Closed ddeclerck closed 2 months ago

ddeclerck commented 1 year ago

This PR adds some support for character encodings in different places, using iconv to build conversion tables.

Note to @GitMensch : I still have to add some tests, but you can start reviewing.

It introduces the following new options : -fnative-charset -ftarget-charset -fcodeset-ascii -fcodeset-ebcdic -fconvert-ascii -fconvert-ebcdic

The -fnative-charset and -ftarget-charset allow to specify the encodings used in the execution environment (native) and in the environment we are trying to simulate (target). When they are both set, the collating tables (for the purpose of sorting only) are built by combining these two encodings and the "vendor" EBCDIC/ASCII table.

Our typical use case is the following. We simulate a GCOS environment with EBCDIC-500 encoding (our target). We run on a standard Linux PC, where we decided that all the data we process would use the ISO-8859-1 encoding (we call this "native"). We have a file with some records we'd like to sort according to the EBCDIC collating sequence (the default one on this platform), so that our program sorts in the exact same order it would if it were run on our GCOS environment. If we use the "vendor" EBCDIC/ASCII table (the one from the GCOS documentation), this will fail: this table does not define an EBCDIC-500 <-> ISO-8859-1 translation (in particular, extended characters are just given consecutive values).
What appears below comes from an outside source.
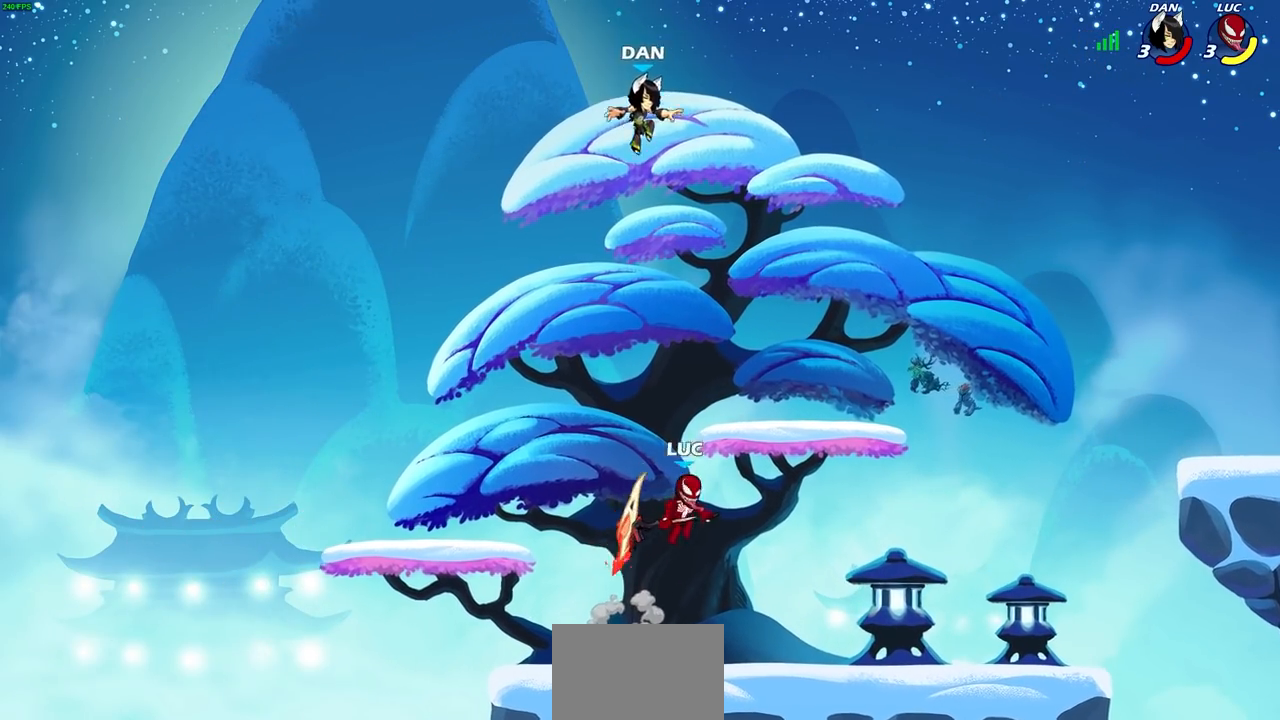
{"buttons": [], "left_stick": "left", "right_stick": "center", "events": [[33, "CIRCLE", "down"], [117, "left_stick", "center"], [133, "CIRCLE", "up"], [500, "left_stick", "left"]]}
That's where the -fnative-charset and -ftarget-charset are useful. Here, we set -fnative-charset to ISO-8859-1 and -ftarget-charset to IBM500 (iconv's name for EBCDIC 500). As they are both set, we will call iconv to produce an ISO-8859-1 to EBCDIC-500 translation table (cob_colseq_native_ebcdic) and give that one instead of the vendor table to the sort function.

Now, what if the SORT instruction contained a COLLATING SEQUENCE IS ASCII clause ? Here, we would want to sort as our GCOS system would, hence using the vendor table. But iconv does not know about the specific ASCII encoding used by GCOS. What we want to do is thus to convert from ISO-8859-1 to EBCDIC-500 and then use the vendor table to translate that EBCDIC to the GCOS-specific ASCII. To avoid performing two conversions, we simply build a new conversion table (cob_colseq_native_ascii) that combines the two steps.
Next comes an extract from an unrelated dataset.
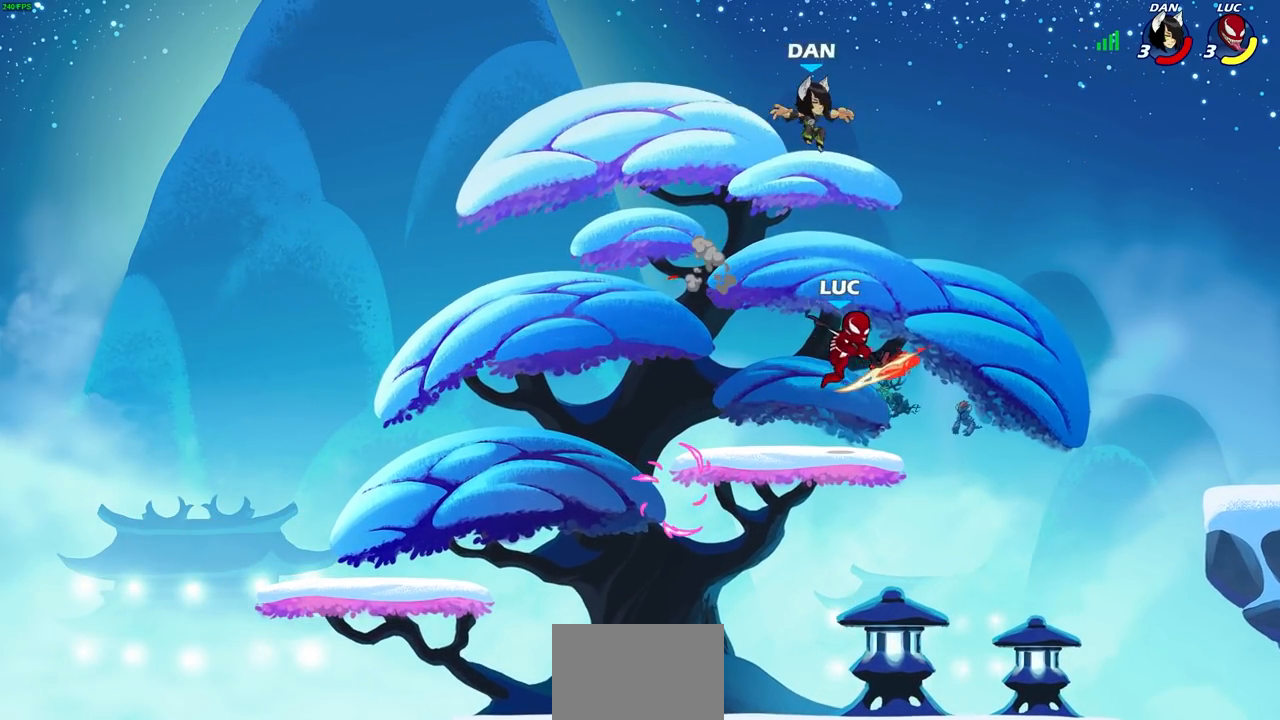
{"buttons": [], "left_stick": "down-left", "right_stick": "center", "events": [[150, "left_stick", "down-left"]]}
The implementation has been made generic enough so that it works on any combination of native/target encodings among the EBCDIC and ASCII encodings ; in particular, it will use the vendor table in one direction or the other depending on the actual target encoding (i.e. if the target encoding is EBCDIC, it will add a vendor EBCDIC -> ASCII translation when requesting an ASCII collating sequence, and symmetrically, if the target encoding is ASCII, it will add a vendor ASCII -> EBCDIC translation when requesting an EBCDIC collating sequence).

That's for the main stuff.

Now, since I had started digging about encodings, I thought it could also be useful to be able to specify the ASCII and EBCDIC encodings used in the CODE-SET and CONVERTING/REPLACING clauses. That's the purpose of the -fcodeset-ascii, -fcodeset-ebcdic, -fconvert-ascii and -fconvert-ebcdic options.

The -fcodeset-ascii and -fcodeset-ebcdic work together with the -fnative-charset option. When specified, and when a CODE-SET clause is active on a file, the necessary conversions will be performed by iconv using the specified encodings instead of instead of the vendor table. For instance, reading from a file that has CODE-SET IS EBCDIC will perform a translation from the encoding specified by the -fcodeset-ebcdic option to the encoding specified by the -fnative-charset option. Could be convenient if migrating an application from a mainframe while keeping data files in an EBCDIC encoding.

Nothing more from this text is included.